- _EXCERPT PROVIDED_
For many Wall Street aspirants, a career at a top hedge fund is the holy grail. For those who succeed, compensation has the potential to eclipse nearly any other profession in the country — let alone finance.
The hedge fund industry has transformed over the past 15 years. Whereas fundamental investment strategies once ruled the day, increasingly the flow of talent and capital is shifting toward firms with sophisticated quantitative strategies and data-mining operations.
Today, most of the largest and most successful funds have significant quant operations, if not a complete emphasis on quantitative investing. Firms like AQR, Bridgewater, Citadel, D.E. Shaw, Point72, and Two Sigma vigorously compete for the most promising young financial minds — and they pay hefty sums to lure in top candidates.
Bonuses play an outsized role in overall comp at most funds, especially in investment roles, but base salaries are still substantial and figure prominently especially at the more junior levels, where employees typically have a less direct impact on overall returns.
Some of the brightest minds in systematic trading and quantitative research were born and educated outside the US, and some funds stock their US rosters with foreign labor. When US companies file paperwork for visas on behalf of current or prospective foreign workers, they’re required to say how much base compensation the workers are offered. And every year, the Office of Foreign Labor Certification discloses this salary data in an enormous dataset.
Business Insider analyzed the agency’s disclosure data from the fourth quarter of 2020 through the second quarter of 2021 for permanent and temporary foreign workers to shed light on what these hedge funds paid for talent. The jobs were based around the country and do not reflect bonuses, which can be substantial.
According to US Department of Labor documentation, the offered wages in the disclosure data are the minimum amounts companies provided in foreign labor certification applications for specific workers.
The wages are derived from the average compensation that similar employees in each given job, industry, and with comparable qualifications are paid, which is known as the “prevailing wage.” Prevailing wage sets a floor for their salary, but salaries are often much higher than the prevailing wage.

- _EXTRACTED ENTRIES_
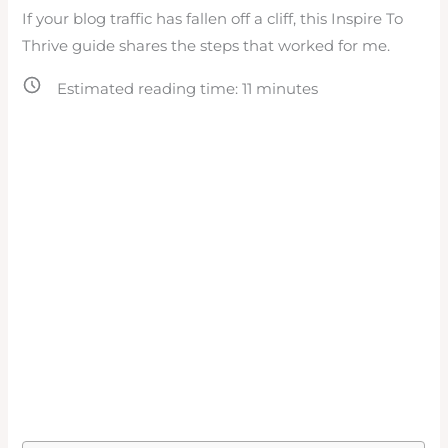
If your blog traffic has fallen off a cliff, this Inspire To
Thrive guide shares the steps that worked for me.
Estimated reading time:
11
minutes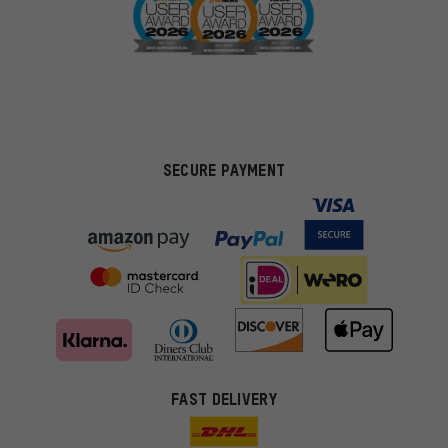
SECURE PAYMENT
FAST DELIVERY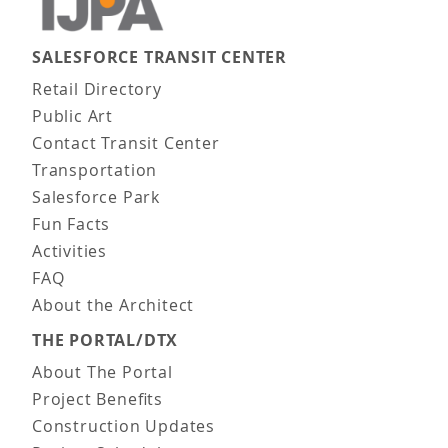
SALESFORCE TRANSIT CENTER
Main navigation
Retail Directory
Public Art
Contact Transit Center
Transportation
Salesforce Park
Fun Facts
Activities
FAQ
About the Architect
THE PORTAL/DTX
About The Portal
Project Benefits
Construction Updates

- _PROBLEM DESCRIPTION_
Continue the text about hedge fund salaries from where it stops. The items are separate material and have nothing to do with the hedge fund text.

- _REPLY TO THE TASK_
Representatives for the funds either did not respond to or declined requests for comment.
Quant powerhouse Two Sigma battles not just Wall Street, but Silicon Valley for top talent.
The New York-based manager, founded by billionaires David Siegel and John Overdeck, recruits heavily from oversees, the immigration applications show. The most common roles by far were software engineers and quant researchers, with more than 120 applications for these roles over the last three years.
The average minimum salary for software engineers is $186,500 while quant researchers came in at $189,350 annually — before any bonuses.
Billionaire Steve Cohen, owner of the New York Mets and the founder of Point72, has an array of titles and roles that he recruits from abroad.
According to the applications, the firm has hired everything from coders to data scientists to compliance professionals.
The most common role though is “research analyst”; these employees make on average a minimum of $127,640 in base salary, and a maximum of $176,666.
With roughly $140 billion in assets under management and 1,500 employees, Bridgewater is an industry heavyweight.
The Westport, Connecticut-based firm hires scores of foreign workers annually, according to Office of Foreign Labor Certification records.
Typically junior employees are hired to an “associate” level position. Compensation at this level can vary by job focus, given the sprawling nature of the firm.
The most typical salary starting point for these employees — comprising of visa submissions for “investment associates” — was nearly $120,000, but there was a wide range of salaries and some earned twice that much.
Applications software developers are one of the most common roles Bridgewater hires foreign workers for. Salary ranges by title include:
- Technology associate — $110,000 to $146,000
- Software engineer — $141,000 to $425,000
- Senior software engineer — $138,000 to $222,000
- Tech lead — $133,000 to $342,000
At billionaire Ken Griffin’s ultra-competitive Citadel, entry-level associates made on average $150,000 in base salary, according to the filings.
Beyond entry-level positions, the filings show that software engineers at Citadel — the hedge fund business only, not the separate market-making entity — make a little over $170,000 a year.
Another popular role that Citadel recruited from abroad for was quants — in particular quantitative researchers. The average minimum salary for this position is more than $188,000, while the max is more than $200,000.
At AQR Capital Management, the quant fund founded by Cliff Asness in 1998 that manages roughly $143 billion in assets, financial analyst is the most common role it hires foreign workers for. On average, these analysts make about $125,000 in base salary.
The Greenwich, Connecticut-based hedge fund pays financial quantitative analysts at the associate level about $150,000 in base salary.
The firm has also used H-1B visas to hire a bevy of software developers. A vice-president level systems software developer earns a little over $190,000, while VPs in applications software development earn just over $175,000 on average.
Founded in 1988 by David Shaw, D.E. Shaw is one of the oldest quant hedge funds in the game.
The firm, which has over $55 billion in assets under management and 1,700 employees, boasts about the mathematical chops and international representation on staff, noting on its website that employees hold 23 International Math Olympiad medals, 83 PhDs, and speak 65 different languages.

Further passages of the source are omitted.